▶ [What is being asked] Please copy out the data below word for word, leaving the pictures out.

START Records for the exercise

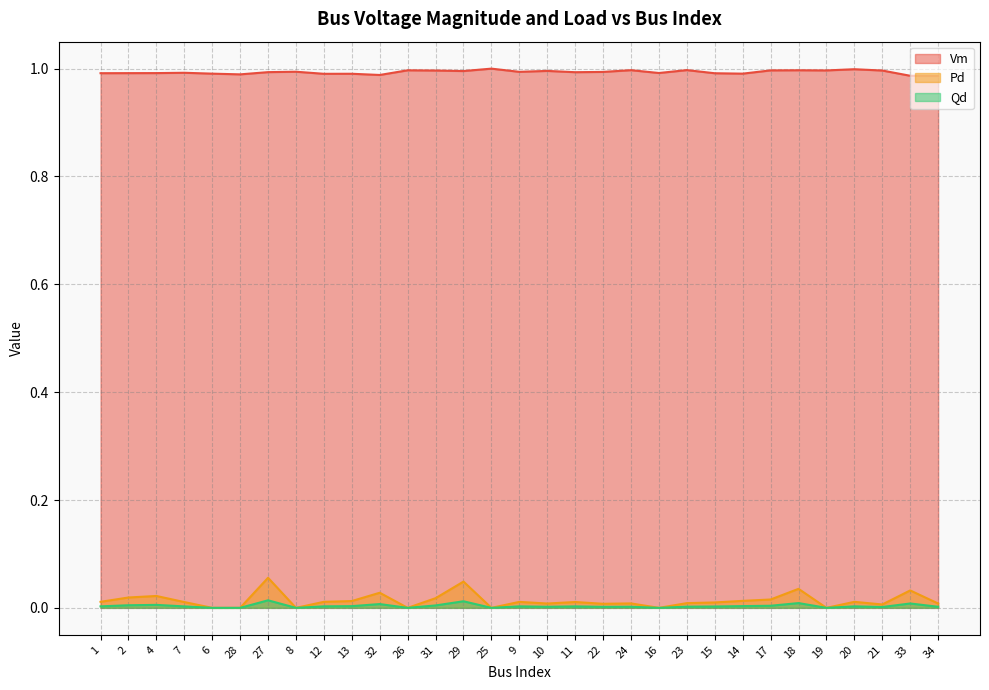

In Vm, how many points are higher than both neighbors (excluding endpoints)?

10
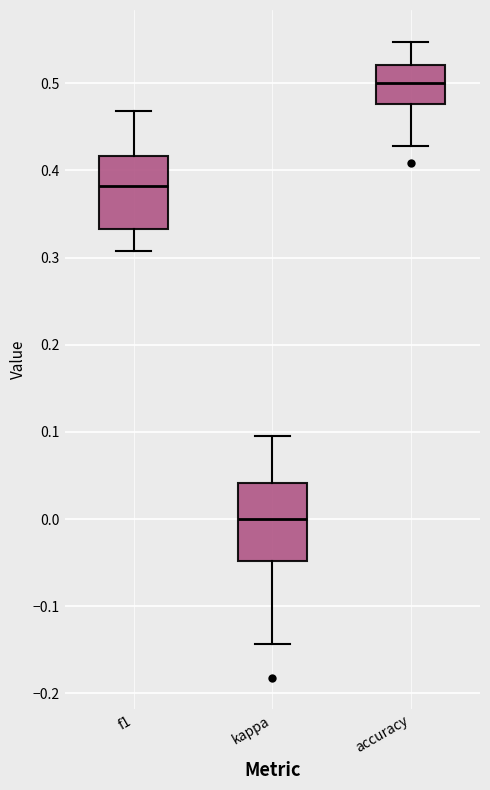

Where does the upper whisker of the box for f1 end on the y-axis? The values are not printed on the chart, so give them approximately, as read against the axis.

0.47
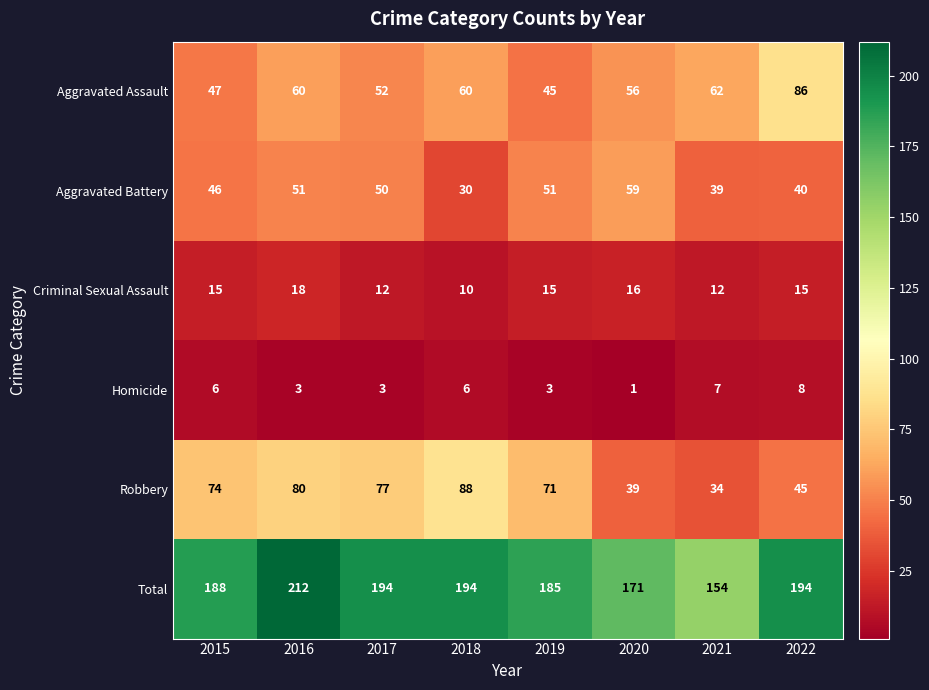

What is the approximate value of Total at 2017, to the nearest 5?

195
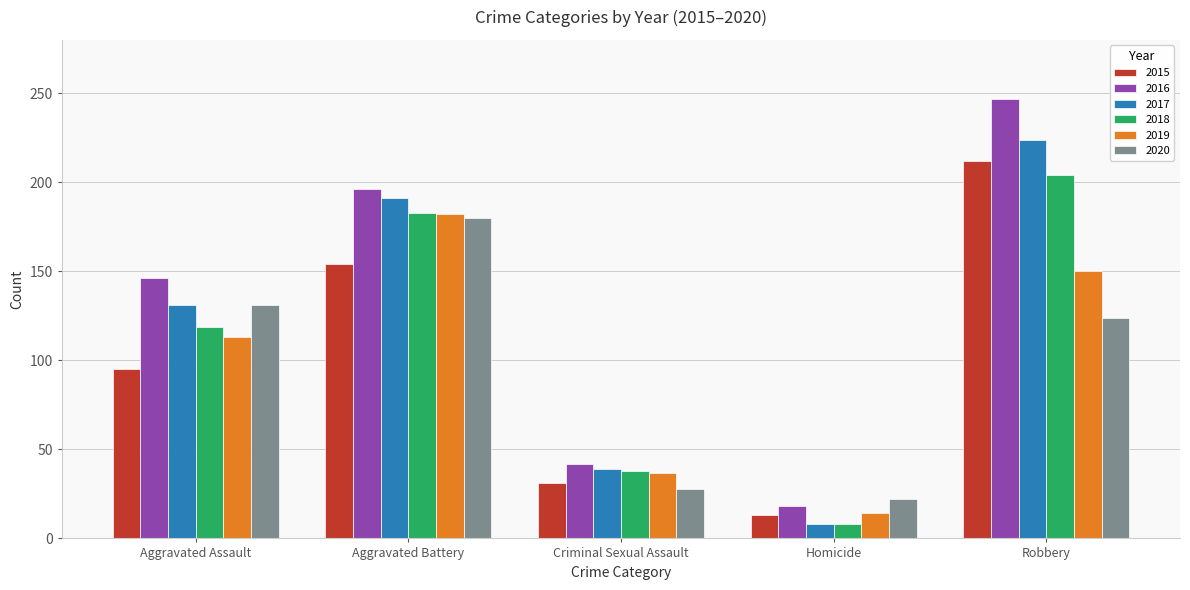

At which category is the sum across all series the highest?

Robbery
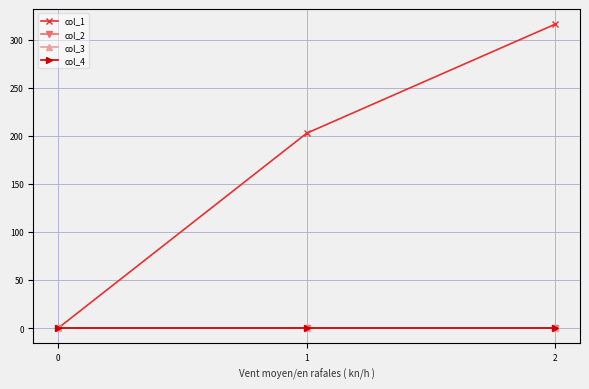

Does the chart display data point markers on the line(s)?

Yes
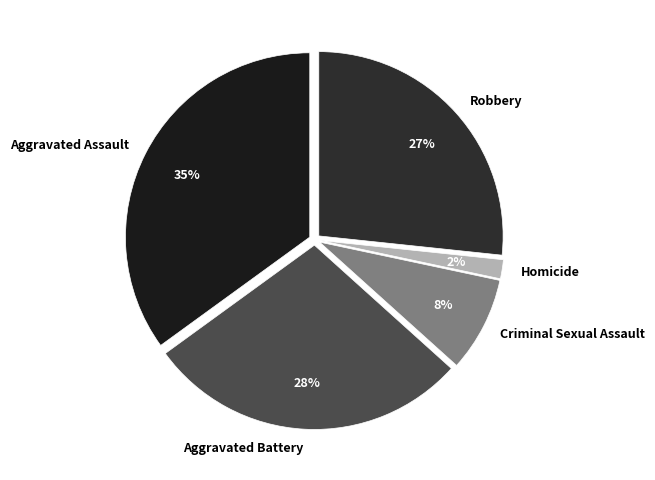

Does Aggravated Assault represent more than half of the total?

No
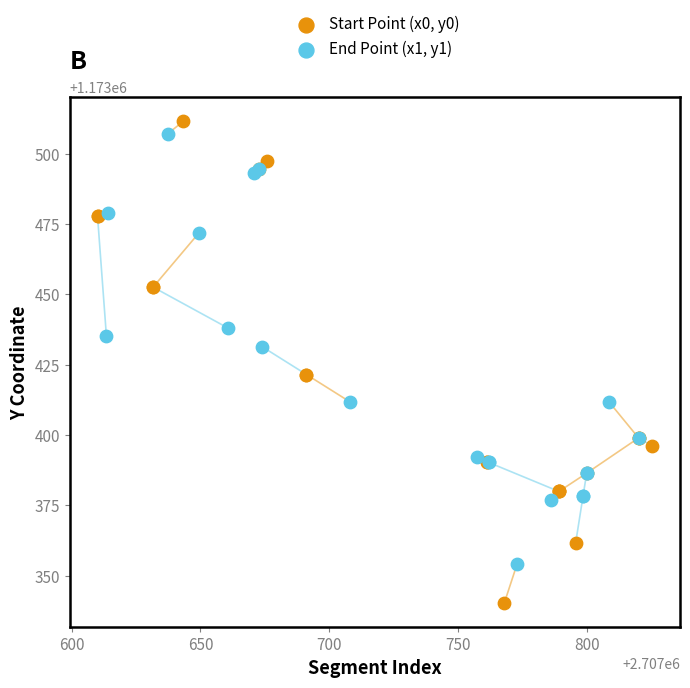

Which series reaches the minimum Y coordinate?

Start Point (x0, y0)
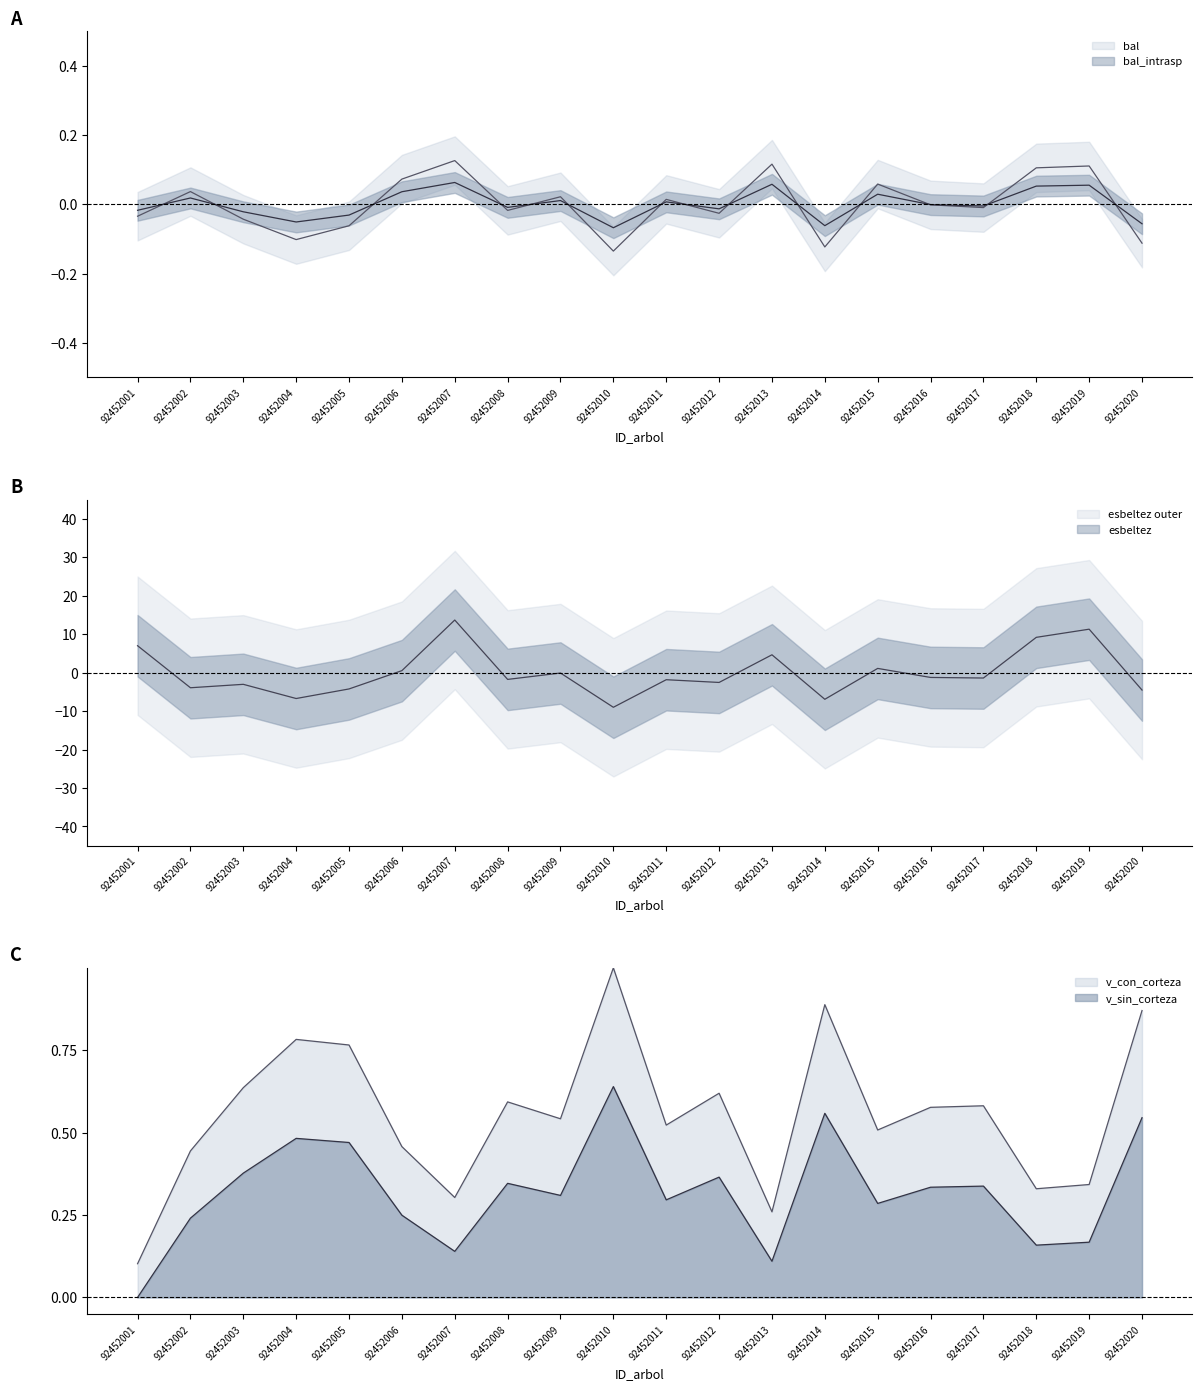

How many lines are shown in the chart?

5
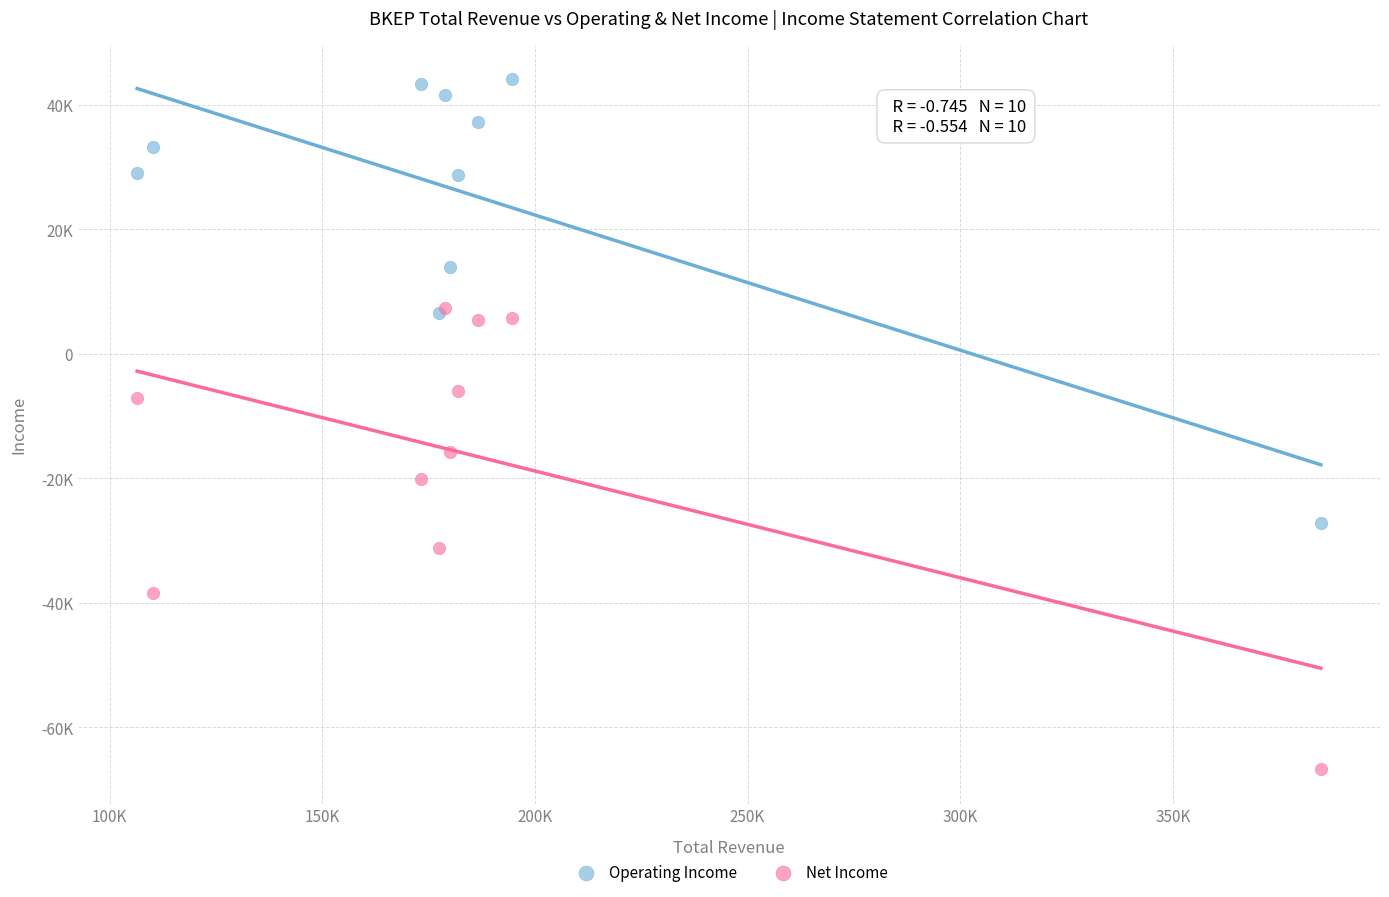

What are all the series names shown in the legend?

Operating Income, Net Income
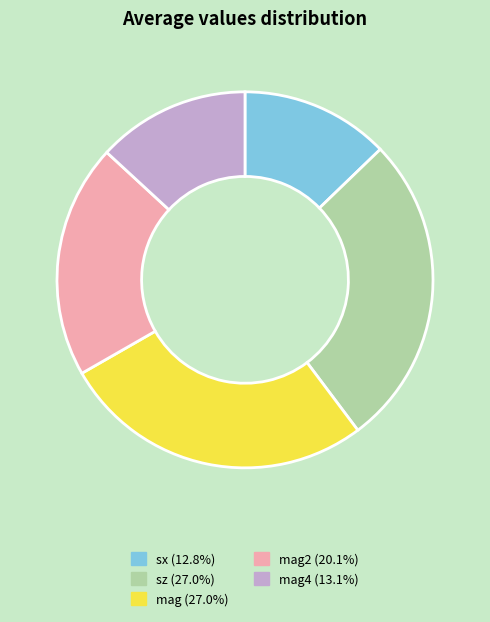

Is there any slice that represents more than half of the pie?

No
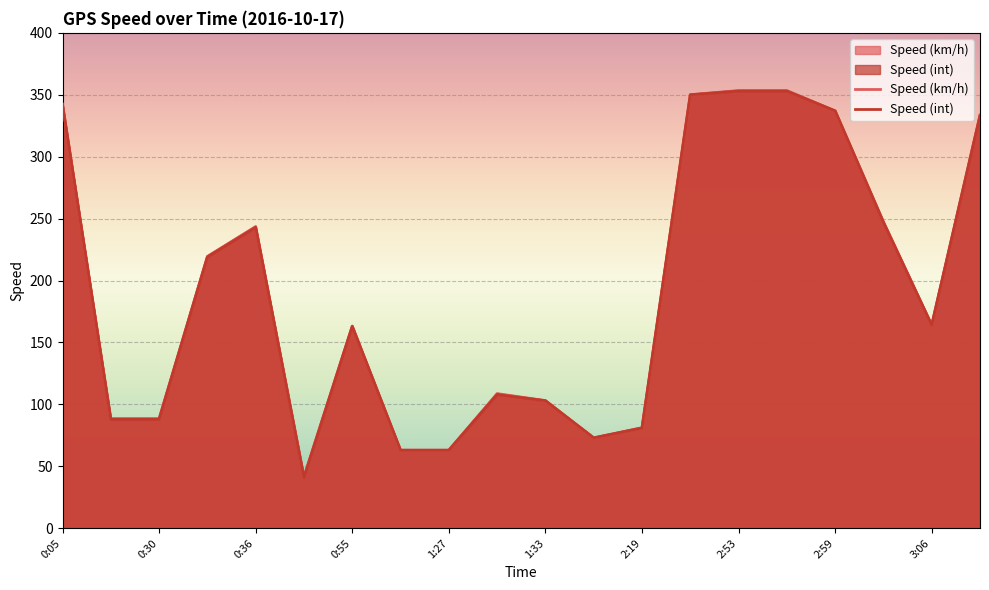

What is the total value across all series at 3:06?

328.2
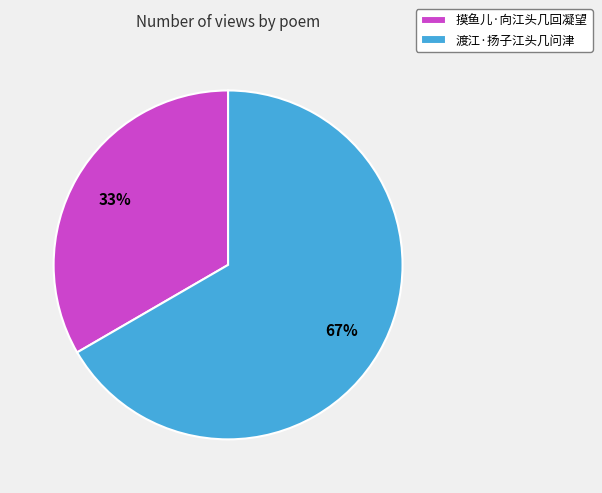

To the nearest percent, what is the combined percentage of 摸鱼儿·向江头几回凝望 and 渡江·扬子江头几问津?

100%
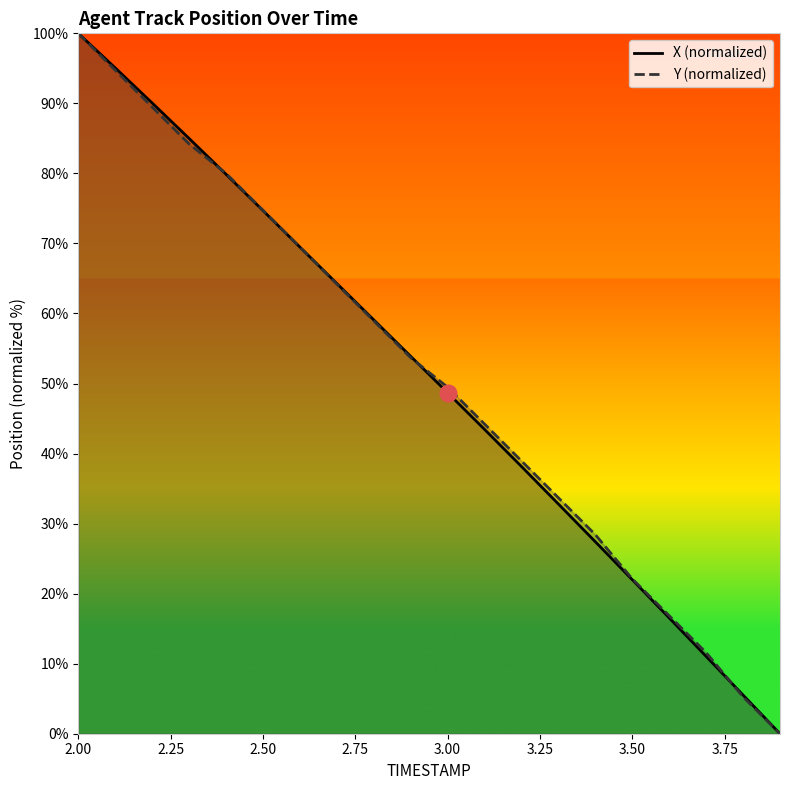

How many positive values does the X (normalized) series have?

19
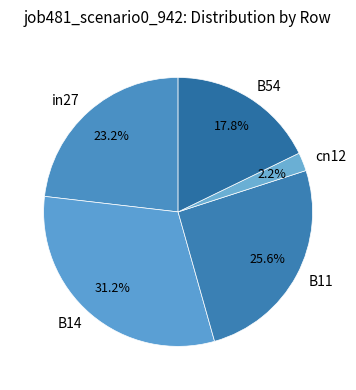

Is there a majority slice in this chart?

No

END Records for the exercise

▶ [Response area]
In Vm, how many points are higher than both neighbors (excluding endpoints)?

10

Where does the upper whisker of the box for f1 end on the y-axis? The values are not printed on the chart, so give them approximately, as read against the axis.

0.47

What is the approximate value of Total at 2017, to the nearest 5?

195

At which category is the sum across all series the highest?

Robbery

Does the chart display data point markers on the line(s)?

Yes

Does Aggravated Assault represent more than half of the total?

No

Which series reaches the minimum Y coordinate?

Start Point (x0, y0)

How many lines are shown in the chart?

5

What are all the series names shown in the legend?

Operating Income, Net Income

Is there any slice that represents more than half of the pie?

No

What is the total value across all series at 3:06?

328.2

To the nearest percent, what is the combined percentage of 摸鱼儿·向江头几回凝望 and 渡江·扬子江头几问津?

100%

How many positive values does the X (normalized) series have?

19

Is there a majority slice in this chart?

No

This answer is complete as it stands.